One area to watch in the near term is how employment evolves in states that are ending enhanced unemployment insurance early. I am paying close attention to real-time data on job search activity. 

In the longer term, there are a few other areas worth watching.  

How durable is the expectation of a $15 minimum wage? While current expectations might act as an effective anchor, this could be less durable than a minimum wage codified in law. It is possible that a negative labor demand shock in the future could lead to lower wages in a way that would not be likely with an official wage floor. 

How will businesses’ compensation strategy shift? We may see employers tweak the balance between wages and benefits in response to the higher reservation wage. Some may move toward higher wages and away from fringe perks to present an offer that meets workers’ mental model of what wages should be. Others may try to better communicate the monetary value of their fringe benefits, as happens with cafeteria plans that place an explicit financial value on a benefits package.  

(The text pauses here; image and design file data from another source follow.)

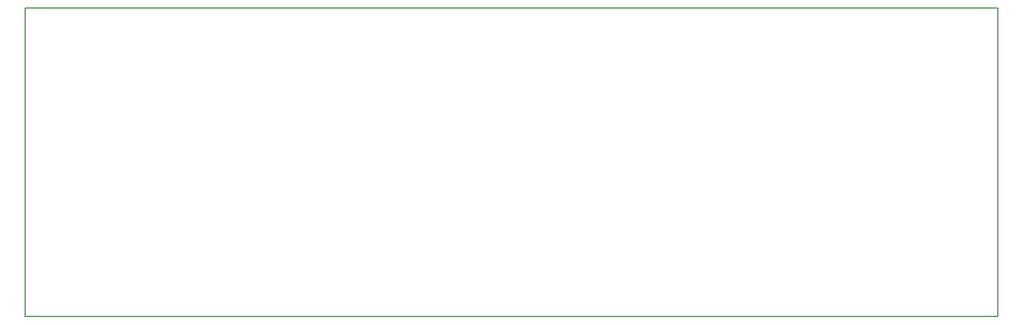
<source format=gbr>
G04 #@! TF.FileFunction,Other,User*
%FSLAX46Y46*%
G04 Gerber Fmt 4.6, Leading zero omitted, Abs format (unit mm)*
G04 Created by KiCad (PCBNEW 4.0.5) date 02/22/17 18:23:54*
%MOMM*%
%LPD*%
G01*
G04 APERTURE LIST*
%ADD10C,0.127000*%
%ADD11C,0.200000*%
G04 APERTURE END LIST*
D10*
D11*
X144145000Y0D02*
X0Y0D01*
X144145000Y45720000D02*
X144145000Y0D01*
X0Y45720000D02*
X144145000Y45720000D01*
X0Y0D02*
X0Y45720000D01*
M02*

</source>
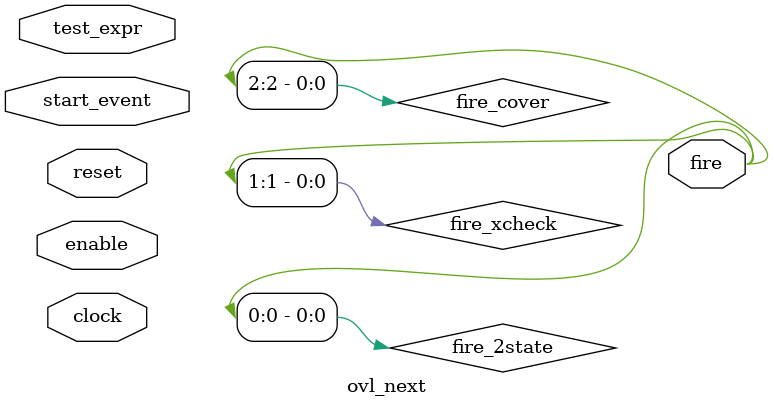
<source format=v>


























// specifying interface for System Verilog








// Selecting global reset or local reset for the checker reset signal






// active edges





// default edge_type (ovl_always_on_edge)







// severity levels





// default severity level






// coverage levels (note that 3 would set both SANITY & BASIC)







// default coverage level






// property type






// fire bit positions (first two also used for xcheck input to error_t)




// auto_bin_max for covergroups, default value is set as per LRM recommendation



// default property type






// default message






// necessary condition




// default necessary_condition (ovl_cycle_sequence)






// action on new start




// default action_on_new_start (e.g. ovl_change)






// inactive levels




// default inactive (ovl_one_cold)






// new interface (ovl 2)



























// ovl runtime after fatal error






// Covergroup define







// Ensure x-checking logic disabled if ASSERTs are off







module ovl_next (clock, reset, enable, start_event, test_expr, fire);

  parameter severity_level      = 1;
  parameter num_cks             = 1;
  parameter check_overlapping   = 1;
  parameter check_missing_start = 0;
  parameter property_type       = 0;
  parameter msg                 = "VIOLATION";
  parameter coverage_level      = 2;

  parameter clock_edge          = 1;
  parameter reset_polarity      = 0;
  parameter gating_type         = 1;

  input                          clock, reset, enable;
  input                          start_event, test_expr;
  output [3-1:0]   fire;

  // Parameters that should not be edited
  parameter assert_name = "OVL_NEXT";









  // Sanity Checks
  initial begin
    if (num_cks <= 0) begin
      ovl_error_t(0,"Illegal value for parameter num_cks which must be set to value greater than 0");
    end
    if ((num_cks == 1) && (check_overlapping == 0)) begin
      ovl_error_t(0,"check_overlapping=0 is ignored when num_cks=1, recommend changing check_overlapping to 1 (identical behaviour)");
    end
  end














  assign fire = {fire_cover, fire_xcheck, fire_2state};
  endmodule // ovl_next

</source>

What will be the impact on wages more broadly? Higher entry wages compress pay scales of current workers who often respond with demands for higher compensation for themselves. The broader the reverberations, the greater the resulting pay and price pressure. 

The fall will bring much change: Schools will reopen, employees will return to offices and government assistance will decline. We’ll be keeping our eyes on the impact of these multiple factors on the reservation wage, and in turn the economy.

 
1

Pissarides, Christopher A (2nd ed.), “Equilibrium Unemployment Theory.: 2nd Edition.” Cambridge, Mass.: MIT Press, 2000.